Homeschoolers have great stories to tell because they have lived life with their children. I remember a few failed science experiments. I remember the wall that started with a successful paper or two and suddenly filled up with great writing and pictures and well, soon the room didn't have a bare wall in it. Older students made rock collections, which inspired the preschooler to bring in every rock she saw for observation, for months. I took interest in and admired each one she showed me.

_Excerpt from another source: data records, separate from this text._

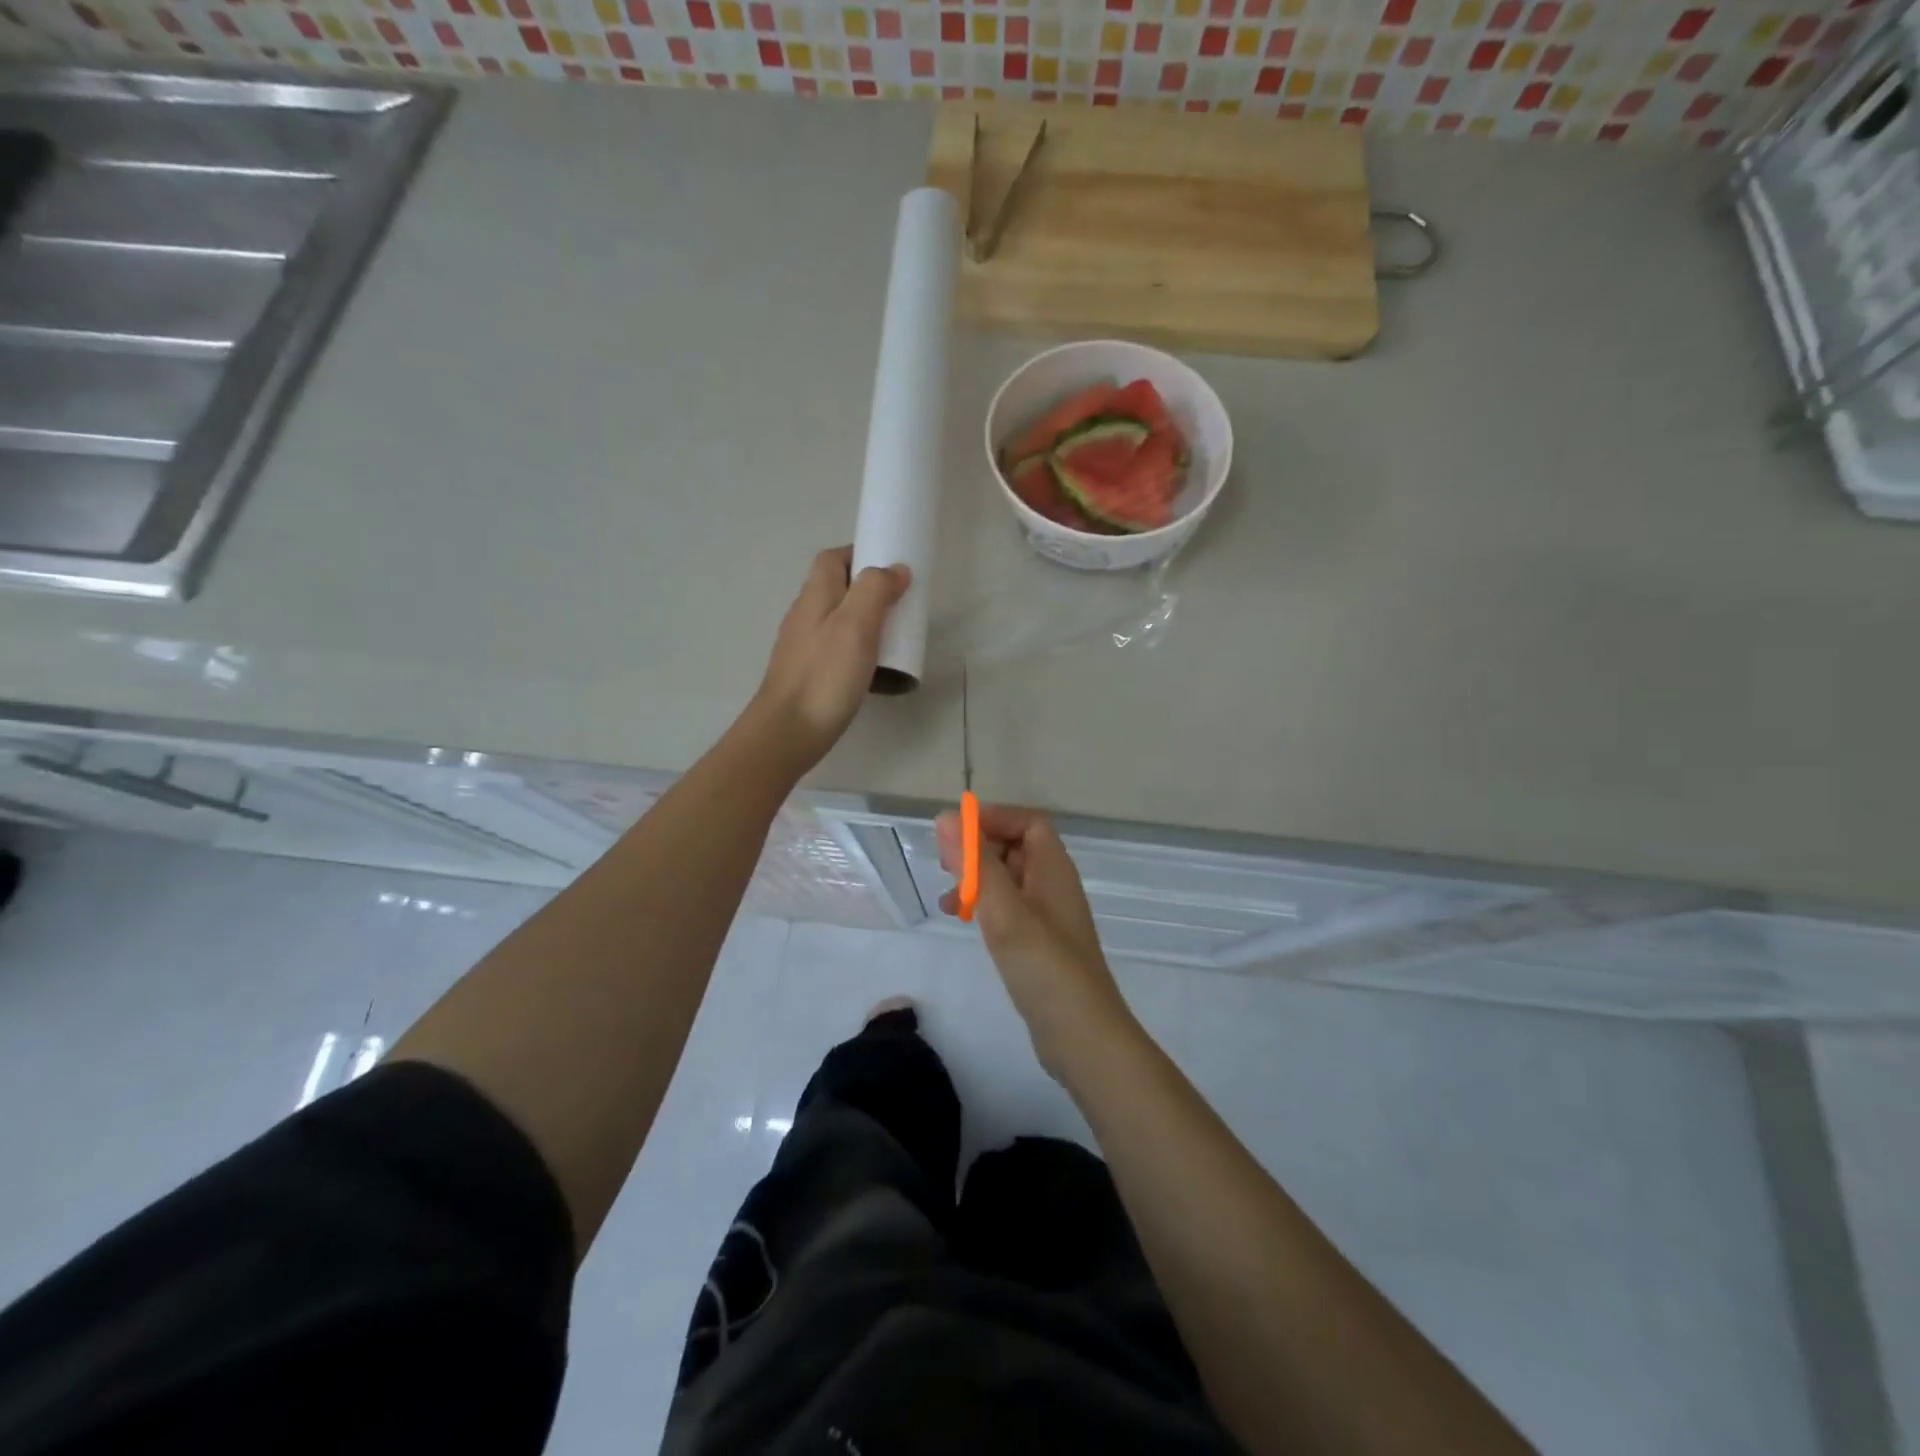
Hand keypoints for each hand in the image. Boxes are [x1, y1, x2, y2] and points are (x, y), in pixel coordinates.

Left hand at [752, 547, 909, 771]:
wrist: (788, 732)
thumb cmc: (825, 676)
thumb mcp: (856, 626)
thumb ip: (875, 591)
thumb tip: (895, 569)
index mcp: (815, 596)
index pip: (832, 559)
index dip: (859, 554)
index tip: (891, 567)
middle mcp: (804, 616)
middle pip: (835, 588)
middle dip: (868, 590)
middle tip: (900, 605)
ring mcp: (803, 647)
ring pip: (837, 620)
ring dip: (864, 621)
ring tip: (893, 637)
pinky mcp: (808, 674)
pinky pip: (836, 649)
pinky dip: (857, 650)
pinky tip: (873, 669)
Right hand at [935, 804, 1135, 1078]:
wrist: (1082, 1036)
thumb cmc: (1044, 966)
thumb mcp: (1004, 910)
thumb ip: (976, 863)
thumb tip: (947, 817)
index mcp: (1053, 869)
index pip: (1028, 822)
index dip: (994, 818)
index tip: (956, 832)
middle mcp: (1054, 886)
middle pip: (1017, 847)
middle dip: (980, 848)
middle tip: (944, 864)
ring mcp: (1048, 917)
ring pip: (1009, 879)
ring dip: (978, 879)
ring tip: (947, 899)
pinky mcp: (1040, 944)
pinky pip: (1010, 908)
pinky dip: (985, 906)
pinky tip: (965, 922)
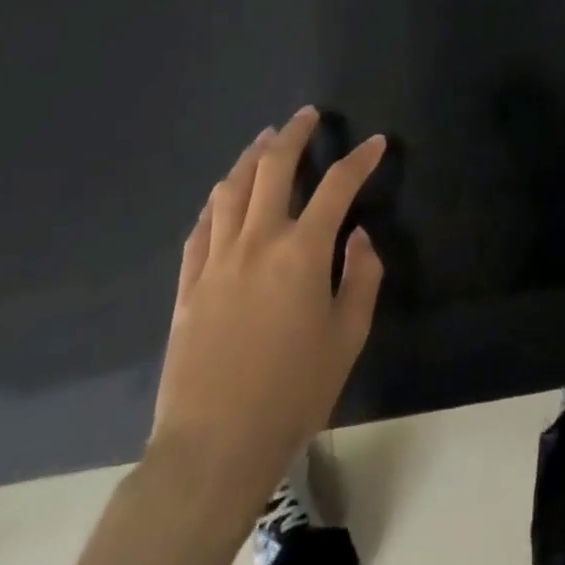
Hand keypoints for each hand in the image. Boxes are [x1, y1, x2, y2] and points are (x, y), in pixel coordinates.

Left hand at [149, 108, 385, 508]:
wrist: (212, 448)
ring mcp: (216, 261)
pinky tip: (224, 194)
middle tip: (307, 116)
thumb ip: (361, 277)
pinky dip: (217, 201)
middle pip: (273, 168)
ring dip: (251, 157)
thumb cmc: (292, 392)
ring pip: (231, 190)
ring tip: (265, 140)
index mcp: (301, 252)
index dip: (360, 159)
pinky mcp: (188, 285)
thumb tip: (358, 237)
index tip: (377, 142)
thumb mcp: (348, 336)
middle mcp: (257, 241)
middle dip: (293, 135)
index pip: (337, 186)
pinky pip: (201, 227)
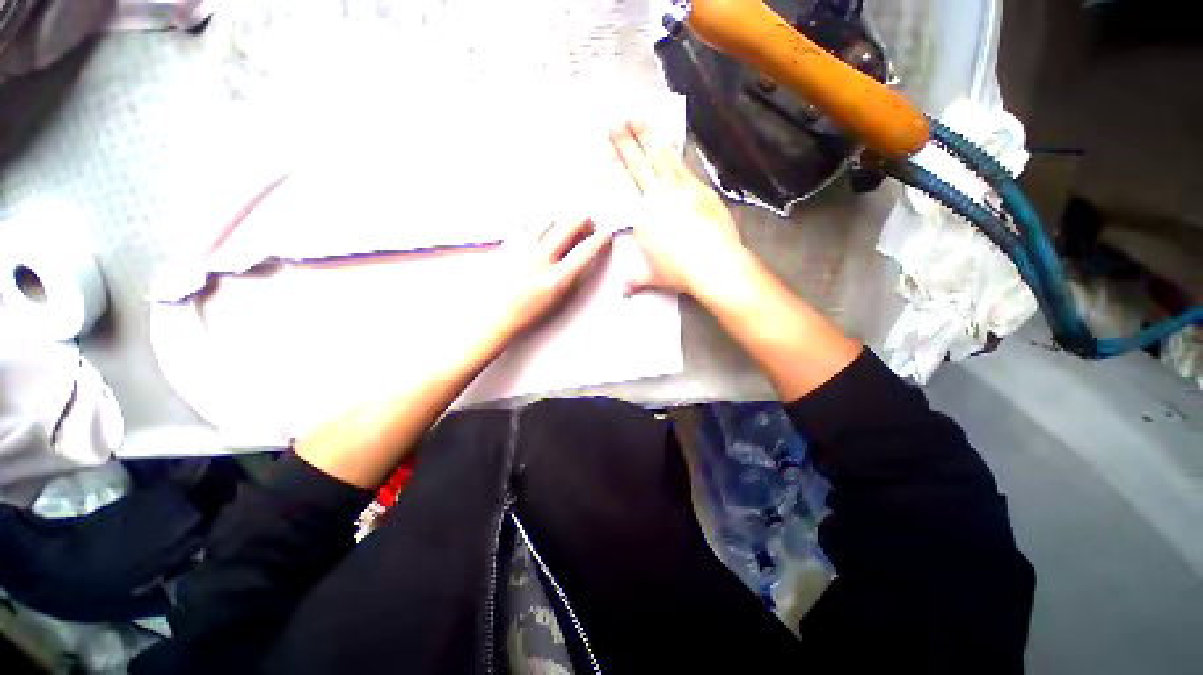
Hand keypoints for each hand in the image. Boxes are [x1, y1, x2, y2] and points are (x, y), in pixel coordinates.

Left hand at [489, 215, 612, 339]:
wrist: (495, 316)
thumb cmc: (531, 313)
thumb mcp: (559, 301)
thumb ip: (574, 277)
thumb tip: (585, 253)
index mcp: (557, 279)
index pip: (586, 251)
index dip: (600, 238)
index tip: (606, 233)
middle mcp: (541, 259)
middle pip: (568, 226)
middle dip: (584, 219)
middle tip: (589, 221)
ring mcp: (522, 249)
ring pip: (548, 219)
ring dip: (563, 216)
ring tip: (567, 220)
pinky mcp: (507, 244)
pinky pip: (525, 222)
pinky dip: (537, 220)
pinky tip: (542, 225)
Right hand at [609, 121, 745, 296]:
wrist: (713, 264)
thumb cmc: (679, 272)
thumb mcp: (653, 277)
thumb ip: (635, 280)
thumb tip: (623, 292)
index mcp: (640, 218)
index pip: (622, 186)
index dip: (613, 166)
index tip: (605, 149)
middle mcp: (655, 199)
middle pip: (636, 166)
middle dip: (624, 143)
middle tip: (614, 122)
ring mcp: (678, 189)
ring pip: (658, 158)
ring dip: (645, 136)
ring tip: (636, 118)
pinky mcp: (698, 187)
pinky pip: (680, 163)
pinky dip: (671, 149)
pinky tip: (665, 138)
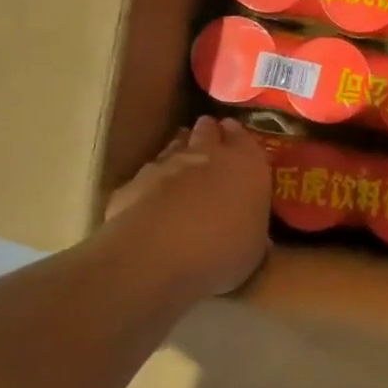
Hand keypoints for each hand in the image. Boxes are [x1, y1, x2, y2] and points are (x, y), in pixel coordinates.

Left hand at [103, 116, 270, 301]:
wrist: (158, 256)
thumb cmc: (222, 251)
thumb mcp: (254, 247)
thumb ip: (253, 228)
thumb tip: (254, 232)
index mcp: (246, 165)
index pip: (245, 137)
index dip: (239, 137)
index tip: (235, 136)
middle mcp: (207, 155)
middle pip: (207, 131)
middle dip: (209, 134)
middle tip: (211, 142)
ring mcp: (166, 165)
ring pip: (175, 146)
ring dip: (180, 151)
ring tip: (183, 164)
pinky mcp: (133, 182)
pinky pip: (147, 175)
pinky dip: (153, 181)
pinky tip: (152, 197)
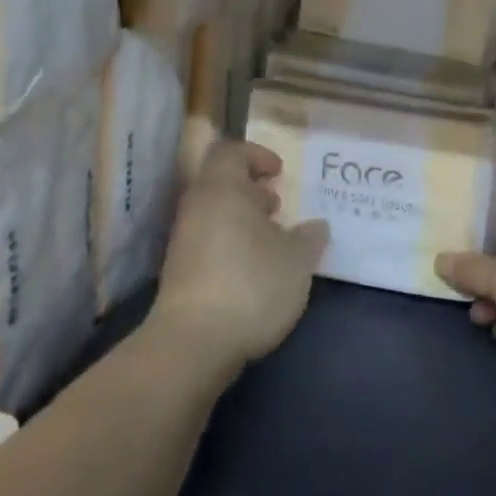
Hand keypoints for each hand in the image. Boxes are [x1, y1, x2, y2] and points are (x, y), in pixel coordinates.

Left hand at [152, 139, 329, 371]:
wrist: (192, 344)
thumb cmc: (250, 284)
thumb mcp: (297, 260)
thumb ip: (309, 238)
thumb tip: (316, 226)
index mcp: (222, 188)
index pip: (230, 151)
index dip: (256, 155)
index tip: (279, 173)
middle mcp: (197, 207)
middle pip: (220, 183)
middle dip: (251, 190)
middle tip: (277, 207)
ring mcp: (183, 241)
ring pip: (214, 214)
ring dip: (242, 220)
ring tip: (271, 242)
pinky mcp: (179, 273)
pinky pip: (207, 242)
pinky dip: (230, 245)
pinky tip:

When people I don't know ask about my kids, I imagine they want to know if my theories work. The ideas are not solely my own, but are lived out every day by creative homeschoolers. Thoughts on how children learn were written down by people like Charlotte Mason, living out homeschooling in 1892, Dr. Charles Gaitskell, who studied creativity and children's art and published his work in 1958, and many others. I tried to create an environment that was best for my children and found people writing about things I was observing with my children. My experiences as a child had allowed me time to explore the world around me. I went on to a private art college and was WOWED by all the creative energy. My husband and I pondered the idea of what it would have been like to be exposed to the ideas of creating as children. So we lived, breathed, and worked in the arts and our children grew up in an environment that allowed all types of creative activities. Our son plays guitar and writes music. Our middle daughter dances, sings, and graduated with a theatre degree. The youngest is currently in a culinary school. Let me say that creativity does not thrive in an atmosphere of performance to certain standards. Encouragement, acceptance, and open discussion of the creative effort is how children learn to become creative individuals.The values we hold as a family are being cemented into our children and I have to believe it makes a difference for the better. In my lifetime, the second half of the twentieth century, too many creative individuals got shut down by our schools' emphasis on the right answers only - not exploring an idea creatively, or perhaps by a teacher or family member. Many parents desire for their children to participate in the arts, but didn't have any training themselves and don't know where to start. I wrote ARTistic Pursuits hoping that it would fill that need. You will find that it is family oriented. Parents of young students read the lesson to them and look at the art with them. It is individualized - students make their own art out of their own interests. These aspects of the curriculum come from my deep belief in homeschooling as a wonderful method of learning academics, building family relationships, and birthing generations of creative, talented, and confident young men and women who go into the world and give something to others.